EPA and the U.S. Department of the Interior have identified the Bronx and the Harlem Rivers as two priority areas in New York. As a result, exciting things are happening! But, first a little geography lesson.

The Bronx River, the only fresh water in New York City, is approximately 24 miles long and flows through southeast New York State.  The Harlem River is a navigable tidal strait in New York City that flows eight miles between the Hudson River and the East River.  The Harlem River is spanned by seven swing bridges, three lift bridges and four arch bridges.  The Harlem River forms a part of the Hudson estuary system, serving as a narrow strait that divides the island of Manhattan from the Bronx.

Three of the bridges that cross the Harlem River are: the High Bridge (a now-closed pedestrian bridge); the Alexander Hamilton Bridge (part of Interstate 95); and the Washington Bridge. In this photo, looking north, the Washington Heights neighborhood of Manhattan is on the left and the Bronx is on the right.

Here’s where the fun comes in – in an effort to improve water quality, make public access safe and restore the watersheds and ecosystems, federal and local partners have initiated a number of projects.  I am always inspired to see when there is success in our “urban” community activities that manage to span from the Long Island Sound to the Delaware Estuary and across the east coast to the Caribbean, all contributing to the partnership.

One is the Bronx Youth Urban Forestry Empowerment program for low-income and minority youth which was created in partnership by “Trees of NY” and the USDA Forest Service. This project provides underserved youth from the Bronx sustained, hands-on education in tree care, tree identification, tree pit gardening, tree inventory and park land habitat restoration, outdoor recreational activities and two service learning projects.

The oyster population, once plentiful, has suffered a major decline due to pollution.  Improvement has been seen in the last 10 years although they remain unsafe to eat. Oysters play a major role in filtering and help to create a better habitat.  Many federal and local agencies are working in partnership to create an oyster reef, a better place for oysters to live.  I have a special interest in this type of project and I hope to be able to visit the area, not far from my home town.

[Dataset records]
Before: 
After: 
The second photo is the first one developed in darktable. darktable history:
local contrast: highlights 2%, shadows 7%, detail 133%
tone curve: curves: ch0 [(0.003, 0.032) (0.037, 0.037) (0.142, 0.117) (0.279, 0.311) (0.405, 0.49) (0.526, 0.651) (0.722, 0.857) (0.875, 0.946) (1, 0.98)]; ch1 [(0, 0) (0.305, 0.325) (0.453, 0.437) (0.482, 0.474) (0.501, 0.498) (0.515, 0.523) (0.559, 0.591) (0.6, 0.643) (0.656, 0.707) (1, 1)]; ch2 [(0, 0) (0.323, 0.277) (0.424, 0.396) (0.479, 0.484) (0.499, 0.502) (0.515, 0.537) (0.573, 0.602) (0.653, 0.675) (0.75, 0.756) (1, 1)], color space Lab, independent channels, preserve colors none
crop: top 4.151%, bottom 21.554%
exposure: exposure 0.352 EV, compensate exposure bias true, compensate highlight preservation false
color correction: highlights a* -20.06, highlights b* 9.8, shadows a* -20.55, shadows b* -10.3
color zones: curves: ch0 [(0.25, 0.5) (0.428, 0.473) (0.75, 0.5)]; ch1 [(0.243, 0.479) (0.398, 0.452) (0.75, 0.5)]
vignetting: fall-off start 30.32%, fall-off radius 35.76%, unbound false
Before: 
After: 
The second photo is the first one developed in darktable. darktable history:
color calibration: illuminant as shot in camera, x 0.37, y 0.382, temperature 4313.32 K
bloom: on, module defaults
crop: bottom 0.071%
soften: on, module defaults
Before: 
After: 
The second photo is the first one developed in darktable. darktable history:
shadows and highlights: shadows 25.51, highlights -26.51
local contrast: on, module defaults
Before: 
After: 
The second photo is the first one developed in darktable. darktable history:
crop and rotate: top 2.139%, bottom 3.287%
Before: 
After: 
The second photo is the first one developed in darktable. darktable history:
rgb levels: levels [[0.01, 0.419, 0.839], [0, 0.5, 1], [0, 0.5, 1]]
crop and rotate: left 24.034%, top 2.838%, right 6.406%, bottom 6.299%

WHAT YOU NEED TO DO
1/ According to the text on the Bronx and Harlem Rivers, how long is the Harlem River?
2/ Extend the text on the Bronx and Harlem Rivers, picking up right after its final sentence.

REPLIES
1/ Eight miles.

2/
The Park Service, the Harlem River Working Group and city and state agencies are working to develop a greenway along the Bronx side of the Harlem River and are planning to increase access which is currently limited along both rivers.

The EPA NY/NJ Harbor Estuary Program is funding an effort to design plans for passage of migratory fish at two Bronx River dams and The Harlem River Working Group is planning a big event at Roberto Clemente State Park (RCSP) October 15th – 20th.  The main goal is to highlight the fact the RCSP is the ONLY point on the Bronx side of the Harlem River that has the immediate potential to provide boating access to the river.  The National Park Service will be providing a small amount of funding to help with programming the event and the State is on board to provide logistical support and host the event. The plan is to get 500 to 600 Bronx students out on the river Monday through Friday and then hold a community-wide celebration that Saturday.  Several of us have been invited to talk with the Park Service about ways to assure a large turn-out at this upcoming event.

All in all, lots of activity in support of these two important urban waterways. For more information, visit

About the Author: Cyndy Kopitsky is the Urban Waters Program Coordinator out of EPA’s office in Manhattan. In this capacity Cyndy works closely with the EPA Region 2 staff and managers to engage them in the Urban Water Program activities which include a grant program and the pilot projects. The pilot projects are often cooperative efforts with other federal agencies. Cyndy is a far commuter and resident of Cape May County in the southern most point of New Jersey. With her background in advertising and environmental education, working with communities for Cyndy is a “natural fit.”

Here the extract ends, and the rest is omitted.